__Task statement__. Copy each line of the entries below that contains the string "round".

__Data__.
::::
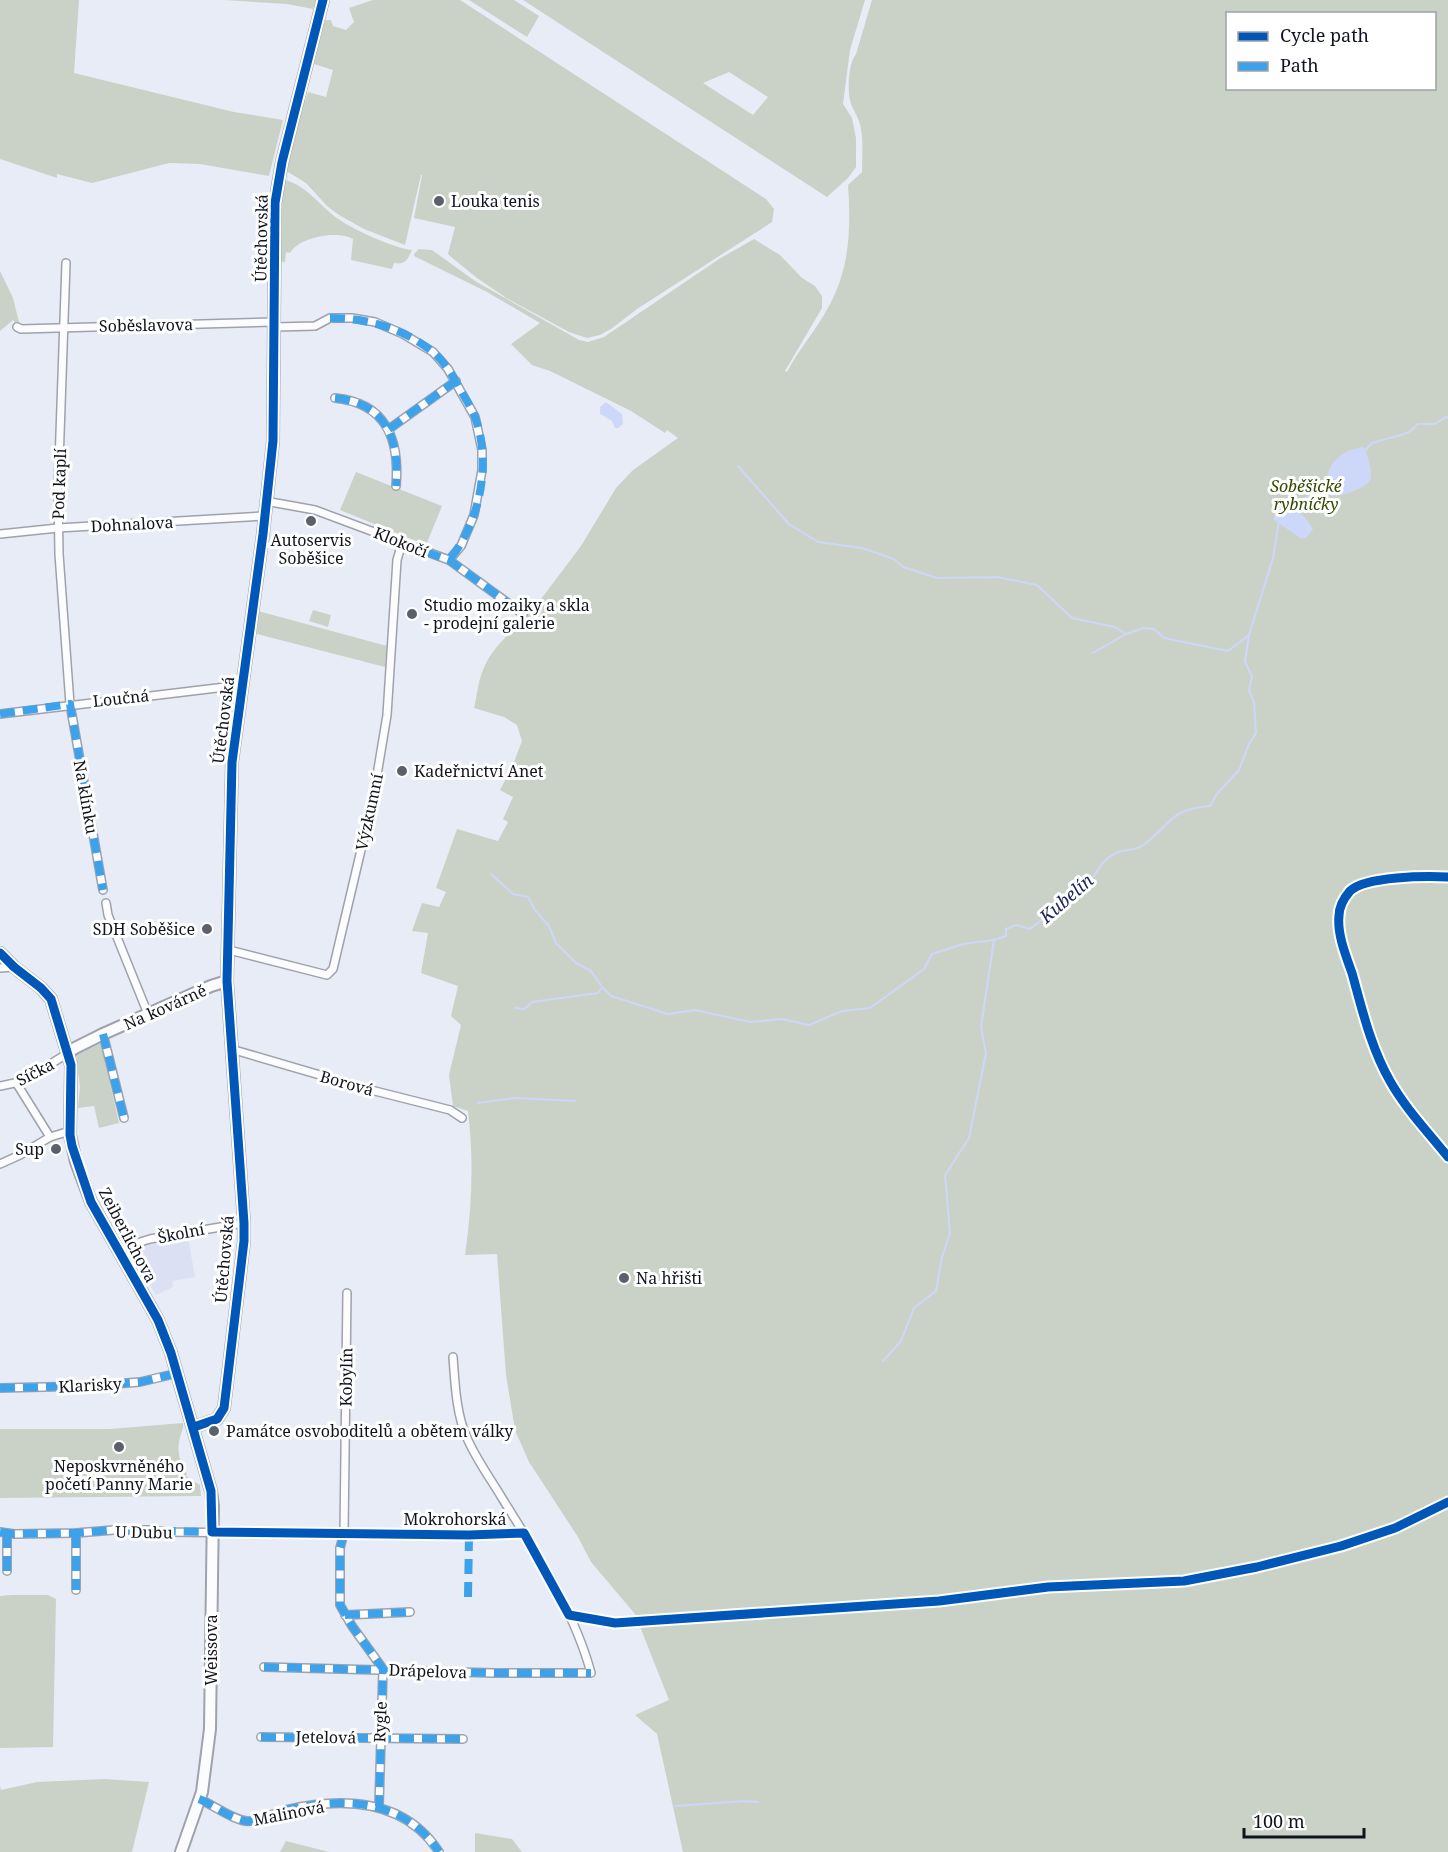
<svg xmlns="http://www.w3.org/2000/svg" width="1448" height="1852" font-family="'Noto Serif',serif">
  <rect width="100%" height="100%" fill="#e8ecf6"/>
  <polygon fill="#dbe1f3" points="188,1237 195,1277 172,1281 173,1287 156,1295 130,1252 149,1245"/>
  <g fill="#cad2c7" fill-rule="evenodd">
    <polygon points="0,0 79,0 74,73 234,112 283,120 269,176 200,164 169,163 92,183 57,174 57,178 0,159"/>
    <polygon points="224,0 316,0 313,9 287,4"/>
    <polygon points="373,0 460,0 766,199 774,209 772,222 637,309 611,329 600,335 587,338 569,332 508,299 477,278 450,256 448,254 455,227 414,218 422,175 421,175 405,245 364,229 339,215 327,206 306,183 288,172 285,166 303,100 305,101 308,92 326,97 333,70 314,64 325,20 331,20 333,26 346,30 354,22 349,8"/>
    <polygon points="469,0 514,0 539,16 527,37"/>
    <path d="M523 0H865L850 50 843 104 852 118 856 138V167L848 178 827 197ZM729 72 768 97 753 115 703 83Z"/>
    <path d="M872 0H1448V1852H683L657 1734 635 1715 669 1700 635 1614 591 1562 578 1537 529 1462 515 1430 506 1375 497 1254 465 1255C472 1207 474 1160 468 1111L453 1106 449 1075 461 1025 451 1016 458 986 421 973 428 933 412 931 422 903 439 907 446 892 436 888 457 829 498 841 508 822 503 819 513 797 500 790 512 767 522 741 517 725 504 717 474 708C477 696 478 682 483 670 491 649 508 634 525 620L523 617 535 607 581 546 616 488 633 470 678 438 667 430 665 433 631 411 550 371 532 365 511 344 540 323 487 292 414 256V254L419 249 432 250 475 281 579 340 588 342 604 337 719 259 754 239 780 255 802 278 815 286 822 296V308L785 371 787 372C799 349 817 329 829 306 850 268 851 227 848 185L862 172C862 156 864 136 859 121 857 115 853 110 851 104 847 91 848 64 856 54ZM1228 14H1434V88H1228Z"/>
    <path d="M286 180C307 187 318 203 334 216 349 228 393 248 412 250 407 260 406 265 394 263L392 269 351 260 353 239C338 230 299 237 290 253L286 252 285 262H283L280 259C280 240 275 194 286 180Z"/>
    <polygon points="0,271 13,298 19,322 15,323 13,320 0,331"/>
    <polygon points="356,472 442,506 426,545 340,510"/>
    <polygon points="313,610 331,615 328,627 309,621"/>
    <polygon points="258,611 387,646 385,667 257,634"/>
    <polygon points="101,1043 119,1123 99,1128 94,1106 78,1108 80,1087 76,1055"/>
    <path d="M183 1423C184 1429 181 1432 180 1438 176 1449 180 1464 187 1474L186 1476 200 1485 201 1496 0 1498V1429H110Z"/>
    <polygon points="11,1595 48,1595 56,1599 53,1747 0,1748 0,1596"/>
    <polygon points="104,1779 149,1782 132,1852 0,1852 0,1786 1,1790 37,1782"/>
    <polygon points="475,1833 512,1839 522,1852 475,1852"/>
    <polygon points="286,1841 329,1852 280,1852"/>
  </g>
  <g fill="#cdd7fa">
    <polygon points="606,402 622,414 623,424 618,428 615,428 612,421 600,414 600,407"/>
    <path d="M1363 447C1367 451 1373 474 1371 479 1366 489 1336 499 1327 495L1324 486C1328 480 1327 474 1330 468 1336 455 1350 449 1363 447Z"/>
    <path d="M1280 506C1295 505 1306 517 1313 529L1306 538H1300L1273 519Z"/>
  </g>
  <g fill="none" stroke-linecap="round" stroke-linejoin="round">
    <g stroke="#cdd7fa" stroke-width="2">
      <polyline points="1364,452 1372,443 1401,435 1409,432 1418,424 1435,424 1446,417 1448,418"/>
      <polyline points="738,466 789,524 818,542 862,548 894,559 903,567 937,578 997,577 1037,585 1072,618 1115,627 1126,634 1143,628 1154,629 1164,638 1228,651 1249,635"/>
      <polyline points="1288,507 1326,488"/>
      <polyline points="1093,653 1126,634"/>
      <polyline points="491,874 513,894 528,897 535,910 549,926 556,943 576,963 591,971 603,988 611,996 668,1014 695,1010 750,1022 782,1019 809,1025 842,1011 870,1008 924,969 932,954 963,944 994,940"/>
      <polyline points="515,1008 525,1009 532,1002 598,993 602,988"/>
      <polyline points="478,1103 516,1098 575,1101"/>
      <path d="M883 1361 901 1341 914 1308 936 1291 942 1257 950 1233 945 1175 969 1138 986 1053 981 1027 994 940 1006 936V929L1016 925 1030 929C1049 914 1070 900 1088 883 1096 876 1099 865 1108 858 1122 846 1132 854 1145 844 1172 822 1172 809 1210 806L1217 794 1239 770 1249 744 1256 733 1254 702 1249 690 1252 676 1245 662 1249 635 1273 558 1279 521"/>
      <polyline points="675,1806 745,1801 758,1802"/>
    </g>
    <g stroke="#9fa2ac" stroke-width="10">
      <g id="street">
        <polyline points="66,263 58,491 59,554 70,704 103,890"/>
        <polyline points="17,327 21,329 275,322"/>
        <polyline points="275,327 315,326 330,318 352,318 375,322 403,334 433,352 448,369 475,417 482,450 482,470 474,515 461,546 449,560"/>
        <path d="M335 398C386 403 400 439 396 486"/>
        <polyline points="389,429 456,381"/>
        <polyline points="265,501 315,510 449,560 523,614"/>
        <polyline points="0,534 58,528 264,516"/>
        <polyline points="0,714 242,685"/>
        <polyline points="106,903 108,915 148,1014"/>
        <polyline points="229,950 327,975 333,969 373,799 387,715 397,560 402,543"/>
        <polyline points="0,968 14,967"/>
        <polyline points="103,1034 124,1118"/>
        <polyline points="231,1049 371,1090 450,1110 462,1118"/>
        <polyline points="17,1084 50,1137"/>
        <polyline points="0,1086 24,1081 68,1053"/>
        <polyline points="0,1164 20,1155 50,1137 70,1131"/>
        <polyline points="118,1249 150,1239 244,1223"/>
        <polyline points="347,1293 344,1533 340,1548 340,1605 352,1626 383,1669 379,1806"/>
        <polyline points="0,1388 88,1386 140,1382 178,1373"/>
        <polyline points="0,1532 14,1534 76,1533 114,1530 153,1530 165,1532 469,1535 524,1533"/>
        <polyline points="7,1533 7,1571"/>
        <polyline points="76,1533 76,1590"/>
        <polyline points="345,1615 410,1612"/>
        <polyline points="569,1615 615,1623 649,1621"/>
        <path d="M264 1667 494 1673H591C574 1610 536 1553 502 1498 490 1478 476 1459 467 1438 456 1414 455 1383 453 1357"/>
        <polyline points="261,1737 463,1739"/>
        <path d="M199 1799C212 1804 237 1823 250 1821 261 1820 274 1813 285 1810 342 1797 404 1798 439 1852"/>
      </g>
    </g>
    <g stroke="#9fa2ac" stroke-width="14">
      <g id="secondary">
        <polyline points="0,953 14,967 41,988 51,999 71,1065 70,1135 76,1162 91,1202 158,1320 171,1353 211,1491 213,1506 210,1729 202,1792 181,1852"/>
        <polyline points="68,1053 75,1048 103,1034 211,986 227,981"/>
        <polyline points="194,1427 217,1419 224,1408 244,1241 244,1223 227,981 232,762 263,534 273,441 275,203 282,162 323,0"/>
      </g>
    </g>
    <use href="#street" stroke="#fcfcfe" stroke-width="7"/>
    <use href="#secondary" stroke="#fcfcfe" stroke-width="10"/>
    <g stroke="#3da2ea" stroke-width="8" stroke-dasharray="15 8" stroke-linecap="butt">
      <path d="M330 318C367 318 403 328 433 352 444 361 453 376 460 389 465 398 471 407 475 417 492 463 480 523 449 560"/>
      <path d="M335 398C386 403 400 439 396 486"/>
      <polyline points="389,429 456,381"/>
      <polyline points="426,552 449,560 523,614"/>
      <polyline points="0,714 70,704 103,890"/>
      <polyline points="103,1034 124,1118"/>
      <polyline points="0,1388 88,1386 140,1382 178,1373"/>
      <polyline points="0,1532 14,1534 76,1533 114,1530 212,1532"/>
      <polyline points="7,1533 7,1571"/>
      <polyline points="76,1533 76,1590"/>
      <polyline points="344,1533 340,1548 340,1605 352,1626 383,1669 379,1806"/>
      <polyline points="468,1597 469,1535"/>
      <polyline points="345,1615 410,1612"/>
      <polyline points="264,1667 494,1673 591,1673"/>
      <polyline points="261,1737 463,1739"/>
      <path d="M199 1799C212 1804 237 1823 250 1821 261 1820 274 1813 285 1810 342 1797 404 1798 439 1852"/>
    </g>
    <g stroke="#fff" stroke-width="13">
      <g id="cycleway">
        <path d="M1448 877C1426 876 1366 876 1350 891 1344 898 1339 907 1339 916 1337 934 1346 956 1352 973 1362 1009 1371 1048 1390 1081 1405 1108 1428 1132 1448 1157"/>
        <polyline points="0,953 14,967 41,988 51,999 71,1065 70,1135 72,1146 91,1202 158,1320 171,1353 211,1491 212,1532 469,1535 524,1533 569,1615 615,1623 939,1601 1048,1587 1184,1581 1257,1567 1341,1546 1395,1528 1448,1502"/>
        <polyline points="194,1427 217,1419 224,1408 244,1241 244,1223 227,981 232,762 263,534 273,441 275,203 282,162 323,0"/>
      </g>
    </g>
    <use href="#cycleway" stroke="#0057b8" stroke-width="9"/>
  </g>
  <g fill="#5c606a" stroke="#fff" stroke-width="2">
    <circle cx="439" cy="201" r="6"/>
    <circle cx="311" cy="521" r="6"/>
    <circle cx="412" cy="614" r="6"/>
    <circle cx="402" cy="771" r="6"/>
    <circle cx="207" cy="929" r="6"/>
    <circle cx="56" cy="1149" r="6"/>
    <circle cx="624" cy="1278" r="6"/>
    <circle cx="214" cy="1431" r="6"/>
    <circle cx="119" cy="1447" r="6"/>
  </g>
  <g text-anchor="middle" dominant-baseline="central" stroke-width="6" stroke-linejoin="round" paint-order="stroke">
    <g font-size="16" fill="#11141f" stroke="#fff" text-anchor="start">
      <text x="451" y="201">Louka tenis</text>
      <text x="311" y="540" text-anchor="middle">Autoservis<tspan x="311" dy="18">Soběšice</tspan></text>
      <text x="424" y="605">Studio mozaiky a skla<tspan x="424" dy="18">- prodejní galerie</tspan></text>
      <text x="414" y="771">Kadeřnictví Anet</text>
      <text x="195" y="929" text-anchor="end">SDH Soběšice</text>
      <text x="44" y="1149" text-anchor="end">Sup</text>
      <text x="636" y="1278">Na hřišti</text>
      <text x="226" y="1431">Památce osvoboditelů a obětem války</text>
      <text x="119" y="1466" text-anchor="middle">Neposkvrněného<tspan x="119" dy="18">početí Panny Marie</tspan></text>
    </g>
    <g font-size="16" fill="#11141f" stroke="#fff">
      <text transform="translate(261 238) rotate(-89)">Útěchovská</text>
      <text transform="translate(146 325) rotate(-1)">Soběslavova</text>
      <text transform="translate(59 484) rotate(-88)">Pod kaplí</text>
      <text transform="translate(132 524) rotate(-3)">Dohnalova</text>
      <text transform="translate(401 542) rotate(22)">Klokočí</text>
      <text transform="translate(121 698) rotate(-6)">Loučná</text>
      <text transform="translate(223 720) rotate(-83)">Útěchovská</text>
      <text transform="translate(86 797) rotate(80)">Na klínku</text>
      <text transform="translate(369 812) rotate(-78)">Výzkumní</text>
      <text transform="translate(165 1007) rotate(-24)">Na kovárně</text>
      <text transform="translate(35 1072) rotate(-27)">Síčka</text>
      <text transform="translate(347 1083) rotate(16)">Borová</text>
      <text transform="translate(181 1233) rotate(-11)">Školní</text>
      <text transform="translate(128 1235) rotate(62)">Zeiberlichova</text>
      <text transform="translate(224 1259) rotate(-85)">Útěchovská</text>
      <text transform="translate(346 1377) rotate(-89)">Kobylín</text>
      <text transform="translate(90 1385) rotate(-3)">Klarisky</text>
      <text x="455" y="1519">Mokrohorská</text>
      <text transform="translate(144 1532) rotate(1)">U Dubu</text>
      <text transform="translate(211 1650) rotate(-90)">Weissova</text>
      <text transform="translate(428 1671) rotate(2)">Drápelova</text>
      <text transform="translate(380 1722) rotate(-88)">Rygle</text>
      <text transform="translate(326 1737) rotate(1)">Jetelová</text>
      <text transform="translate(289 1813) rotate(-11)">Malinová</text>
    </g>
    <g font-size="16" font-style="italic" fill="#354900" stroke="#fff">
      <text x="1306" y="486">Soběšické<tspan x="1306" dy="18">rybníčky</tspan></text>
    </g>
    <g font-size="18" font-style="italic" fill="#20295f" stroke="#fff">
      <text transform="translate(1066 898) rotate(-41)">Kubelín</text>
    </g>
  </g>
  <rect x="1226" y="12" width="210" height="78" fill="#ffffff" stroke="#a0a1a5" stroke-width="1.5"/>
  <rect x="1238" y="32" width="30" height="9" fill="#0057b8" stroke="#a0a1a5" stroke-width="1.5"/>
  <text x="1280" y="42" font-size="18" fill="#11141f">Cycle path</text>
  <rect x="1238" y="62" width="30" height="9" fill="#3da2ea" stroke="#a0a1a5" stroke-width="1.5"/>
  <text x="1280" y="72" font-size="18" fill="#11141f">Path</text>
  <path d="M1244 1828v9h120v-9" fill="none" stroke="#11141f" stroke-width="3"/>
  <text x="1253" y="1828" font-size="18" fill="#11141f" stroke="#ffffff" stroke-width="4.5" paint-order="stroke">100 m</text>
</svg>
::::
__Solution to this exercise__.
  <g fill="none" stroke-linecap="round" stroke-linejoin="round">
  <g text-anchor="middle" dominant-baseline="central" stroke-width="6" stroke-linejoin="round" paint-order="stroke">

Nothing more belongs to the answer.